Urban Planning Professor Vinit Mukhija and Latino Policy and Politics Initiative research director Silvia González were featured in a New York Times article about the prevalence of informal housing units nationwide. The affordable housing crisis has prompted people of every income level to decide to build themselves, creating a vast informal housing market that accounts for millions of units. “This is one of the most significant sources of affordable housing in the country,” Mukhija said. Priced out of many housing options, many renters choose unpermitted living situations that are unsafe or overcrowded, González said. Legalizing informal housing would make units safer, add value to homes and give tenants the security of a sanctioned unit, she said. González participated in research for the nonprofit Pacoima Beautiful that found that informal units can help combat gentrification by creating low-cost housing and allowing families to pool resources.


Mukhija on Shortcomings of Housing Relief

Professor of Urban Planning Vinit Mukhija spoke to the New York Times about the failures of the federal housing relief packages created during the COVID-19 pandemic. In response to the economic devastation caused by the pandemic, Congress created a $46.5 billion fund for emergency rental assistance, one of the biggest infusions in federal housing aid in generations. However, resistance from landlords and difficulties navigating the informal housing market made it difficult for residents to access aid packages, and much of the aid is unspent. The relief package did not account for informal and un-permitted housing arrangements, including subletters and roommates whose claim to their space often isn’t documented. “There’s a completely hidden story about how do we access millions of tenants that are in un-permitted units,” Mukhija said. In Los Angeles County, there are an estimated 200,000 illegal housing units, highlighting the contrast between the low-income rental market and the rest of the housing market.

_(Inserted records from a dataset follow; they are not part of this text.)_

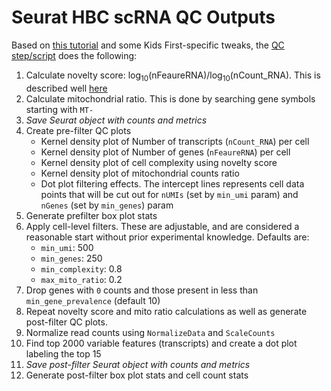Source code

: # Seurat HBC scRNA QC Outputs
Based on [this tutorial](https://github.com/hbctraining/scRNA-seq_online/blob/master/lessons/04_SC_quality_control.md) and some Kids First-specific tweaks, the [QC step/script](../scripts/seurat_hbc_scrna_qc.R) does the following:
1. Calculate novelty score: log<sub>10</sub>(nFeaureRNA)/log<sub>10</sub>(nCount_RNA). This is described well [here](https://github.com/hbctraining/scRNA-seq_online/blob/master/lessons/04_SC_quality_control.md#complexity)
1. Calculate mitochondrial ratio. This is done by searching gene symbols starting with `MT-` 
1. _Save Seurat object with counts and metrics_
1. Create pre-filter QC plots
   - Kernel density plot of Number of transcripts (`nCount_RNA`) per cell
   - Kernel density plot of Number of genes (`nFeaureRNA`) per cell
   - Kernel density plot of  cell complexity using novelty score
   - Kernel density plot of mitochondrial counts ratio
   - Dot plot filtering effects. The intercept lines represents cell data points that will be cut out for `nUMIs` (set by `min_umi` param) and `nGenes` (set by `min_genes`) param
1. Generate prefilter box plot stats
1. Apply cell-level filters. These are adjustable, and are considered a reasonable start without prior experimental knowledge. Defaults are:
   - `min_umi`: 500
   - `min_genes`: 250
   - `min_complexity`: 0.8
   - `max_mito_ratio`: 0.2
1. Drop genes with `0` counts and those present in less than `min_gene_prevalence` (default 10)
1. Repeat novelty score and mito ratio calculations as well as generate post-filter QC plots.
1. Normalize read counts using `NormalizeData` and `ScaleCounts`
1. Find top 2000 variable features (transcripts) and create a dot plot labeling the top 15
1. _Save post-filter Seurat object with counts and metrics_
1. Generate post-filter box plot stats and cell count stats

Mukhija Highlights Difficulties in Fixing Unpermitted Housing

Urban Planning Professor Vinit Mukhija shared his expertise on unpermitted housing units in Los Angeles on KPCC’s “Take Two” and in an LAist article. In 2019, there were more than 2,700 violations associated with unpermitted housing, but citations for these units plummeted during the COVID-19 pandemic, leaving tenants in unsafe living conditions. “Unpermitted housing is very common in the city of L.A.,” Mukhija said. “People end up in illegal units because public housing assistance is extremely limited and L.A. wages haven’t kept up with skyrocketing rents for legal units.” Mukhija said many people end up “living wherever they can find housing they can afford.” The Unpermitted Dwelling Units program, created to bring units up to code, has failed to make a large difference. “I am very happy that instead of shutting down the units, the city is trying to preserve them,” Mukhija told “Take Two” in a segment beginning at minute 22:20. “But this is a difficult task.”